For hardworking men and women, retirement should be something to look forward to. Unfortunately, for many individuals, a comfortable, secure retirement seems unattainable. That’s why it’s important that we, as policymakers, are doing what we can to help Americans build a secure retirement. Part of that effort is ensuring they have the tools they need to plan for the future. For years, that’s been our goal, and that’s exactly why we are here today.

When the Department of Labor first proposed changes to the rules governing retirement advice, we had concerns. We completely agreed – and still do – that financial advisors should be required to act in their clients’ best interests. Instead, our concerns were focused on the details of the department’s proposal.

It became clear that rather than help individuals obtain high-quality retirement advice, the proposal would make retirement planning harder for those most in need of assistance. So we, along with a number of our Democratic colleagues, called for the department to rethink its proposal. We held hearings and wrote letters, and eventually, the department decided to go back to the drawing board. Unfortunately, when they released their revised proposal last year, it was similarly flawed.

Once again, it became clear the department’s approach would make retirement advice unaffordable or inaccessible for low- and middle-income families. Once again, we heard from small business owners who explained how they will be unable to offer their employees retirement plans if the department’s rule goes into effect. And once again, we weren’t alone in our concerns.

Much like with the department’s first proposal, our Democratic colleagues in both the House and the Senate spoke out against the rule. In fact, nearly 100 House Democrats – including members of this committee – wrote to Secretary of Perez about concerns they were hearing, concerns that the proposal could limit the ability of certain individuals to access retirement advice. Those House Democrats also urged the department to seek a balanced approach that protects individuals while still protecting access to retirement investment advice for all Americans.

That’s exactly the approach we took in developing the two proposals we’re considering today. With the administration clearly intent on pushing forward a flawed proposal, I – along with several colleagues from both sides of the aisle – began working to come up with a legislative solution. We developed a set of principles to guide that effort, and after much work and collaboration, we put forward these two bills.

Some say we should wait until the department finalizes its proposal. In other words, we should wait until it’s too late. Instead, we drafted a bill that gives the administration a chance to get it right. If they release a responsible rule, Congress will approve the plan, and it will go into effect. If not, our bipartisan alternative will do what the department couldn’t.

These proposals will strengthen retirement planning by requiring financial advisors to look out for their clients’ best interests. They will enhance transparency and accountability with several clear, simple, and relevant disclosure requirements. And they will protect access to high-quality, affordable retirement advice for all workers, retirees, and small business owners. I’m confident our bipartisan solution will ensure more Americans are able to successfully plan for their futures and, as a result, are able to look forward to their hard-earned retirement.

The changes in the proposed substitute amendment make a number of technical and clarifying changes to the original bill. I urge my colleagues to support the substitute, as well as the underlying bill, and I yield back the balance of my time.

» **Dataset section**:
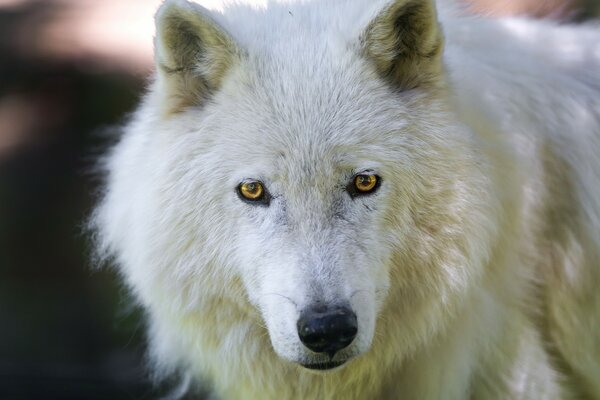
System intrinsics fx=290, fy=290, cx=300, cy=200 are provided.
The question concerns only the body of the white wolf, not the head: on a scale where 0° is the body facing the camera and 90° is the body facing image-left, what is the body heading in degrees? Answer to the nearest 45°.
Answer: approximately 45°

» **Work instructions**:
Could you write out the part of the retirement advice statement that begins at "These proposals will" and stops after "their hard-earned retirement.", switching "transparency" to "openness"?

» **Solved problem**:
These proposals will strengthen retirement planning by requiring financial advisors to look out for their clients’ best interests. They will enhance openness and accountability with several clear, simple, and relevant disclosure requirements. And they will protect access to high-quality, affordable retirement advice for all workers, retirees, and small business owners. I’m confident our bipartisan solution will ensure more Americans are able to successfully plan for their futures and, as a result, are able to look forward to their hard-earned retirement.